Xi Mei terhuyung mundur, menatap sosok yang dulu ia kenal sebagai suaminya, kini menjelma menjadi monster yang mengerikan. Ia salah. Ia telah meremehkan pria ini. Ia telah memainkan peran yang sempurna, membiarkan dirinya terlihat sebagai korban, sementara ia merajut jaring-jaring pengkhianatan di sekelilingnya.
Pangeran Lian mendekat, meraih dagu Xi Mei dengan kasar. "Selamat, Xi Mei.

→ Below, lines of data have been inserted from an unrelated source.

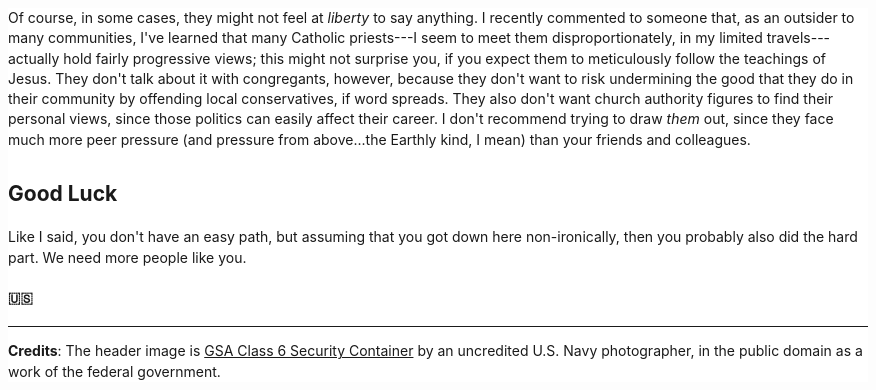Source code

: Of course, in some cases, they might not feel at *liberty* to say anything.  I recently commented to someone that, as an outsider to many communities, I've learned that many Catholic priests---I seem to meet them disproportionately, in my limited travels---actually hold fairly progressive views; this might not surprise you, if you expect them to meticulously follow the teachings of Jesus.  They don't talk about it with congregants, however, because they don't want to risk undermining the good that they do in their community by offending local conservatives, if word spreads.  They also don't want church authority figures to find their personal views, since those politics can easily affect their career.  I don't recommend trying to draw *them* out, since they face much more peer pressure (and pressure from above...the Earthly kind, I mean) than your friends and colleagues.

## Good Luck

Like I said, you don't have an easy path, but assuming that you got down here non-ironically, then you probably also did the hard part.  We need more people like you.

#### 🇺🇸

* * *

**Credits**:  The header image is [GSA Class 6 Security Container](https://en.wikipedia.org/wiki/File:GSAclass6SecurityContainer.jpg) by an uncredited U.S. Navy photographer, in the public domain as a work of the federal government.
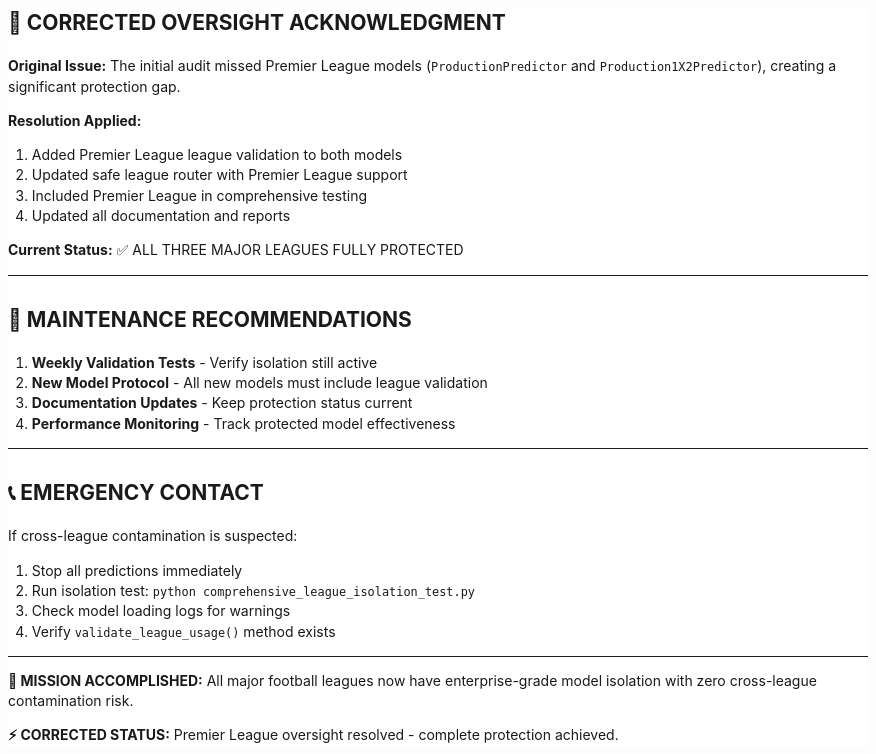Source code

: 
## 📝 CORRECTED OVERSIGHT ACKNOWLEDGMENT

**Original Issue:** The initial audit missed Premier League models (`ProductionPredictor` and `Production1X2Predictor`), creating a significant protection gap.

**Resolution Applied:** 
1. Added Premier League league validation to both models
2. Updated safe league router with Premier League support
3. Included Premier League in comprehensive testing
4. Updated all documentation and reports

**Current Status:** ✅ ALL THREE MAJOR LEAGUES FULLY PROTECTED

---

## 🔮 MAINTENANCE RECOMMENDATIONS

1. **Weekly Validation Tests** - Verify isolation still active
2. **New Model Protocol** - All new models must include league validation
3. **Documentation Updates** - Keep protection status current
4. **Performance Monitoring** - Track protected model effectiveness

---

## 📞 EMERGENCY CONTACT

If cross-league contamination is suspected:
1. Stop all predictions immediately
2. Run isolation test: `python comprehensive_league_isolation_test.py`
3. Check model loading logs for warnings
4. Verify `validate_league_usage()` method exists

---

**🎯 MISSION ACCOMPLISHED:** All major football leagues now have enterprise-grade model isolation with zero cross-league contamination risk.

**⚡ CORRECTED STATUS:** Premier League oversight resolved - complete protection achieved. 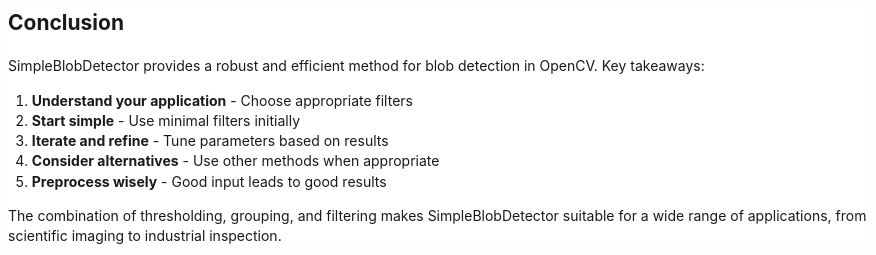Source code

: ## Conclusion

SimpleBlobDetector provides a robust and efficient method for blob detection in OpenCV. Key takeaways:

1. **Understand your application** - Choose appropriate filters
2. **Start simple** - Use minimal filters initially
3. **Iterate and refine** - Tune parameters based on results
4. **Consider alternatives** - Use other methods when appropriate
5. **Preprocess wisely** - Good input leads to good results

The combination of thresholding, grouping, and filtering makes SimpleBlobDetector suitable for a wide range of applications, from scientific imaging to industrial inspection.
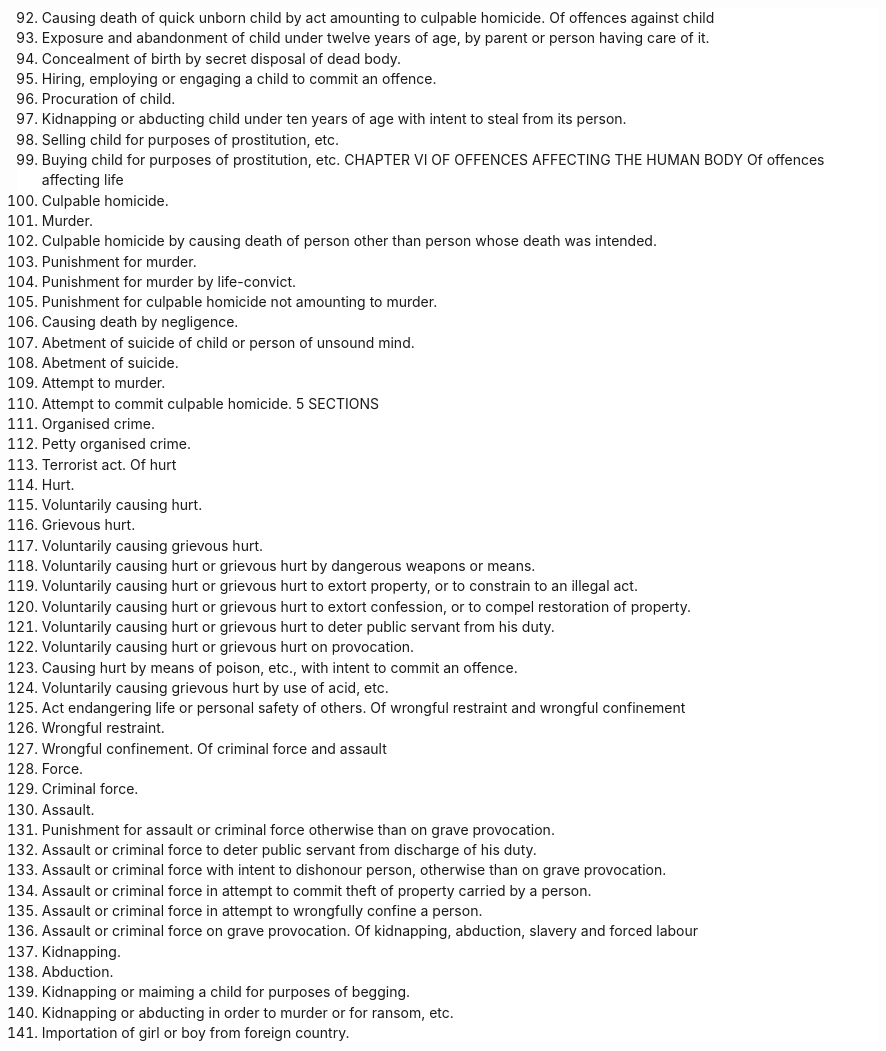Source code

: 92. Causing death of quick unborn child by act amounting to culpable homicide.
Of offences against child
93. Exposure and abandonment of child under twelve years of age, by parent or person having
care of it.
94. Concealment of birth by secret disposal of dead body.
95. Hiring, employing or engaging a child to commit an offence.
96. Procuration of child.
97. Kidnapping or abducting child under ten years of age with intent to steal from its person.
98. Selling child for purposes of prostitution, etc.
99. Buying child for purposes of prostitution, etc.
CHAPTER VI
OF OFFENCES AFFECTING THE HUMAN BODY
Of offences affecting life
100. Culpable homicide.
101. Murder.
102. Culpable homicide by causing death of person other than person whose death was intended.
103. Punishment for murder.
104. Punishment for murder by life-convict.
105. Punishment for culpable homicide not amounting to murder.
106. Causing death by negligence.
107. Abetment of suicide of child or person of unsound mind.
108. Abetment of suicide.
109. Attempt to murder.
110. Attempt to commit culpable homicide.
5
SECTIONS
111. Organised crime.
112. Petty organised crime.
113. Terrorist act.
Of hurt
114. Hurt.
115. Voluntarily causing hurt.
116. Grievous hurt.
117. Voluntarily causing grievous hurt.
118. Voluntarily causing hurt or grievous hurt by dangerous weapons or means.
119. Voluntarily causing hurt or grievous hurt to extort property, or to constrain to an illegal act.
120. Voluntarily causing hurt or grievous hurt to extort confession, or to compel restoration of
property.
121. Voluntarily causing hurt or grievous hurt to deter public servant from his duty.
122. Voluntarily causing hurt or grievous hurt on provocation.
123. Causing hurt by means of poison, etc., with intent to commit an offence.
124. Voluntarily causing grievous hurt by use of acid, etc.
125. Act endangering life or personal safety of others.
Of wrongful restraint and wrongful confinement
126. Wrongful restraint.
127. Wrongful confinement.
Of criminal force and assault
128. Force.
129. Criminal force.
130. Assault.
131. Punishment for assault or criminal force otherwise than on grave provocation.
132. Assault or criminal force to deter public servant from discharge of his duty.
133. Assault or criminal force with intent to dishonour person, otherwise than on grave
provocation.
134. Assault or criminal force in attempt to commit theft of property carried by a person.
135. Assault or criminal force in attempt to wrongfully confine a person.
136. Assault or criminal force on grave provocation.
Of kidnapping, abduction, slavery and forced labour
137. Kidnapping.
138. Abduction.
139. Kidnapping or maiming a child for purposes of begging.
140. Kidnapping or abducting in order to murder or for ransom, etc.
141. Importation of girl or boy from foreign country.
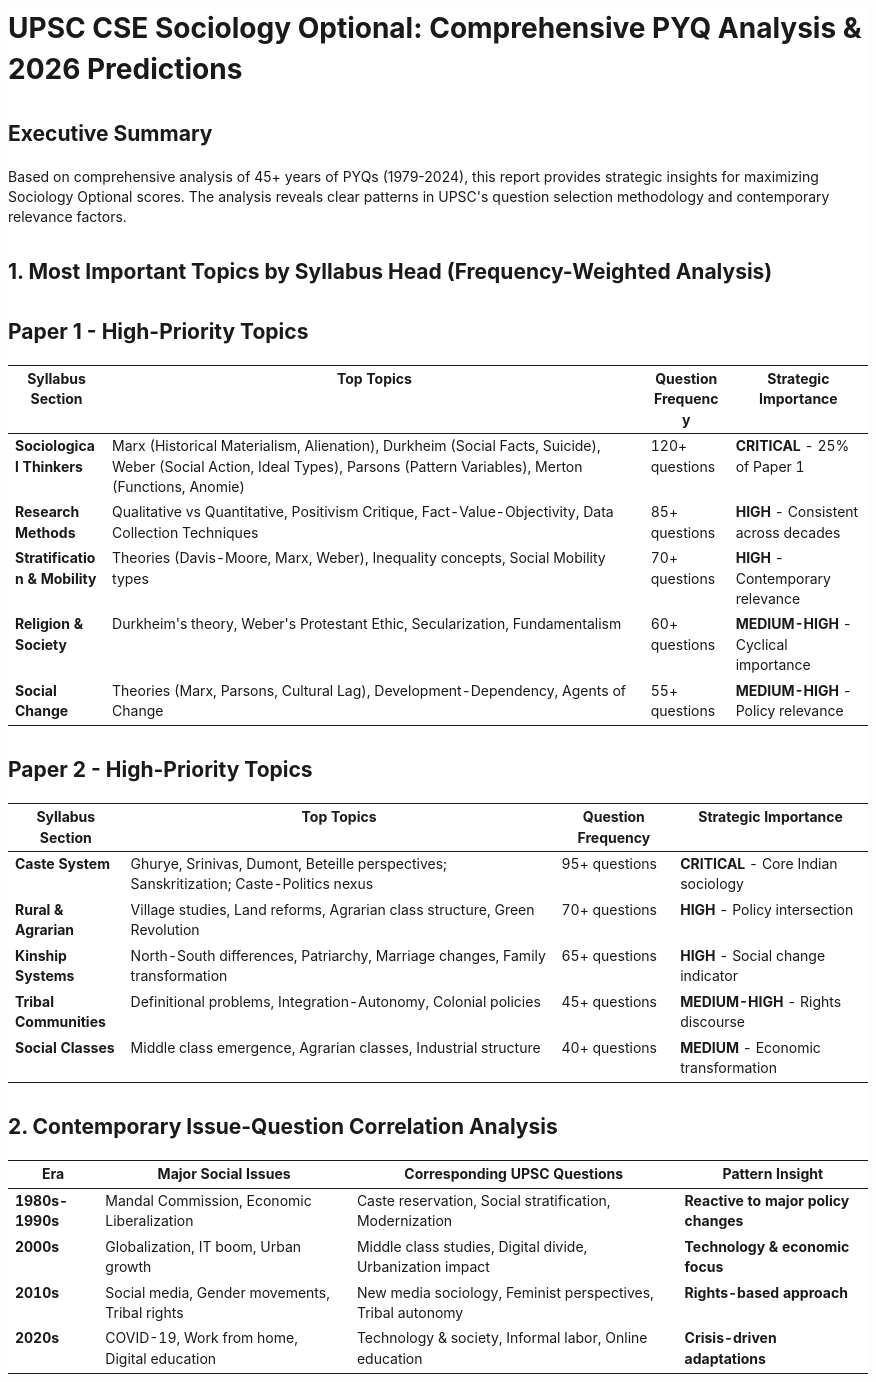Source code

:# UPSC CSE Sociology Optional: Comprehensive PYQ Analysis & 2026 Predictions

## Executive Summary

Based on comprehensive analysis of 45+ years of PYQs (1979-2024), this report provides strategic insights for maximizing Sociology Optional scores. The analysis reveals clear patterns in UPSC's question selection methodology and contemporary relevance factors.

## 1. Most Important Topics by Syllabus Head (Frequency-Weighted Analysis)

## Paper 1 - High-Priority Topics

|Syllabus Section|Top Topics|Question Frequency|Strategic Importance|
|---|---|---|---|
|**Sociological Thinkers**|Marx (Historical Materialism, Alienation), Durkheim (Social Facts, Suicide), Weber (Social Action, Ideal Types), Parsons (Pattern Variables), Merton (Functions, Anomie)|120+ questions|**CRITICAL** - 25% of Paper 1|
|**Research Methods**|Qualitative vs Quantitative, Positivism Critique, Fact-Value-Objectivity, Data Collection Techniques|85+ questions|**HIGH** - Consistent across decades|
|**Stratification & Mobility**|Theories (Davis-Moore, Marx, Weber), Inequality concepts, Social Mobility types|70+ questions|**HIGH** - Contemporary relevance|
|**Religion & Society**|Durkheim's theory, Weber's Protestant Ethic, Secularization, Fundamentalism|60+ questions|**MEDIUM-HIGH** - Cyclical importance|
|**Social Change**|Theories (Marx, Parsons, Cultural Lag), Development-Dependency, Agents of Change|55+ questions|**MEDIUM-HIGH** - Policy relevance|

## Paper 2 - High-Priority Topics

|Syllabus Section|Top Topics|Question Frequency|Strategic Importance|
|---|---|---|---|
|**Caste System**|Ghurye, Srinivas, Dumont, Beteille perspectives; Sanskritization; Caste-Politics nexus|95+ questions|**CRITICAL** - Core Indian sociology|
|**Rural & Agrarian**|Village studies, Land reforms, Agrarian class structure, Green Revolution|70+ questions|**HIGH** - Policy intersection|
|**Kinship Systems**|North-South differences, Patriarchy, Marriage changes, Family transformation|65+ questions|**HIGH** - Social change indicator|
|**Tribal Communities**|Definitional problems, Integration-Autonomy, Colonial policies|45+ questions|**MEDIUM-HIGH** - Rights discourse|
|**Social Classes**|Middle class emergence, Agrarian classes, Industrial structure|40+ questions|**MEDIUM** - Economic transformation|

## 2. Contemporary Issue-Question Correlation Analysis

|Era|Major Social Issues|Corresponding UPSC Questions|Pattern Insight|
|---|---|---|---|
|**1980s-1990s**|Mandal Commission, Economic Liberalization|Caste reservation, Social stratification, Modernization|**Reactive to major policy changes**|
|**2000s**|Globalization, IT boom, Urban growth|Middle class studies, Digital divide, Urbanization impact|**Technology & economic focus**|
|**2010s**|Social media, Gender movements, Tribal rights|New media sociology, Feminist perspectives, Tribal autonomy|**Rights-based approach**|
|**2020s**|COVID-19, Work from home, Digital education|Technology & society, Informal labor, Online education|**Crisis-driven adaptations**|
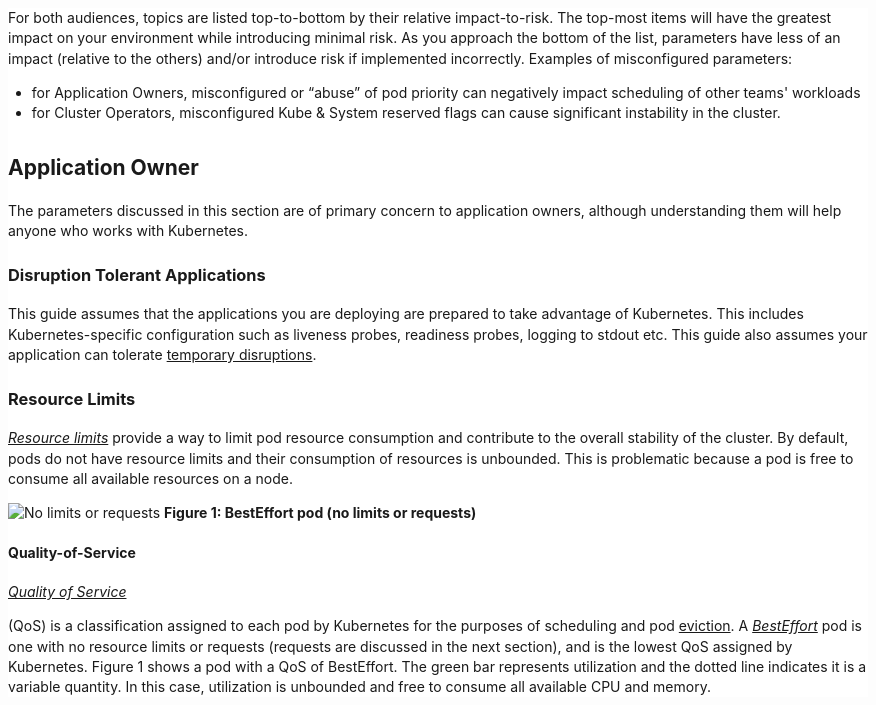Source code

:For both audiences, topics are listed top-to-bottom by their relative
impact-to-risk. The top-most items will have the greatest impact on your
environment while introducing minimal risk. As you approach the bottom of the
list, parameters have less of an impact (relative to the others) and/or
introduce risk if implemented incorrectly. Examples of misconfigured parameters:

- for Application Owners, misconfigured or “abuse” of pod priority can
  negatively impact scheduling of other teams' workloads
- for Cluster Operators, misconfigured Kube & System reserved flags can cause
  significant instability in the cluster.

## Application Owner

The parameters discussed in this section are of primary concern to application
owners, although understanding them will help anyone who works with Kubernetes.

### Disruption Tolerant Applications

This guide assumes that the applications you are deploying are prepared to take
advantage of Kubernetes. This includes Kubernetes-specific configuration such as
liveness probes, readiness probes, logging to stdout etc. This guide also
assumes your application can tolerate [temporary
disruptions](https://kubernetes.io/docs/concepts/workloads/pods/disruptions/#how-to-perform-disruptive-actions-on-your-cluster).

### Resource Limits

_[Resource
limits](https://kubernetes.io/docs/concepts/configuration/manage-compute-resources-container/)_
provide a way to limit pod resource consumption and contribute to the overall
stability of the cluster. By default, pods do not have resource limits and their
consumption of resources is unbounded. This is problematic because a pod is free
to consume all available resources on a node.

![No limits or requests](/images/guides/kubernetes/workload-tenancy/diagrams/cluster-tuning-figure-1.png)
**Figure 1: BestEffort pod (no limits or requests)**

#### Quality-of-Service

_[Quality of
Service](https://kubernetes.io/docs/tasks/configure-pod-container/quality-service-pod/)_

(QoS) is a classification assigned to each pod by Kubernetes for the purposes of
scheduling and pod
[eviction](https://kubernetes.io/docs/tasks/administer-cluster/out-of-resource/#eviction-policy).
A
_[BestEffort](https://kubernetes.io/docs/tasks/configure-pod-container/quality-service-pod/#create-a-pod-that-gets-assigned-a-qos-class-of-besteffort)_
pod is one with no resource limits or requests (requests are discussed in the
next section), and is the lowest QoS assigned by Kubernetes. Figure 1 shows a
pod with a QoS of BestEffort. The green bar represents utilization and the
dotted line indicates it is a variable quantity. In this case, utilization is
unbounded and free to consume all available CPU and memory.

Kau hampir berhasil. Tapi sayangnya bagimu, aku yang menang."
Mata Xi Mei memancarkan ketakutan. Ia menatap Pangeran Lian, atau siapa pun sosok itu sebenarnya, dengan ngeri. Ia telah kehilangan segalanya. Kekuasaan, martabat, dan bahkan nyawanya sendiri.
"Aku... aku..."
"Kau apa, Xi Mei? Kau ingin mengakui semua kejahatanmu?" Pangeran Lian menyeringai. "Terlambat."
Diiringi suara angin malam yang menderu dan kabut yang semakin tebal, Pangeran Lian melepaskan cengkeramannya. Xi Mei terhuyung ke belakang, jatuh ke dalam kolam teratai yang membeku. Air dingin membungkam jeritannya.
Pangeran Lian menatap jasad Xi Mei yang mengambang di permukaan air. Senyumnya menghilang, digantikan ekspresi kosong. Kemudian, ia berbalik dan melangkah pergi, meninggalkan jejak kaki di atas salju yang baru turun.
Di tengah kesunyian lorong istana, satu pertanyaan menggantung di udara, tak terjawab selamanya: Siapakah yang benar-benar mengkhianati siapa?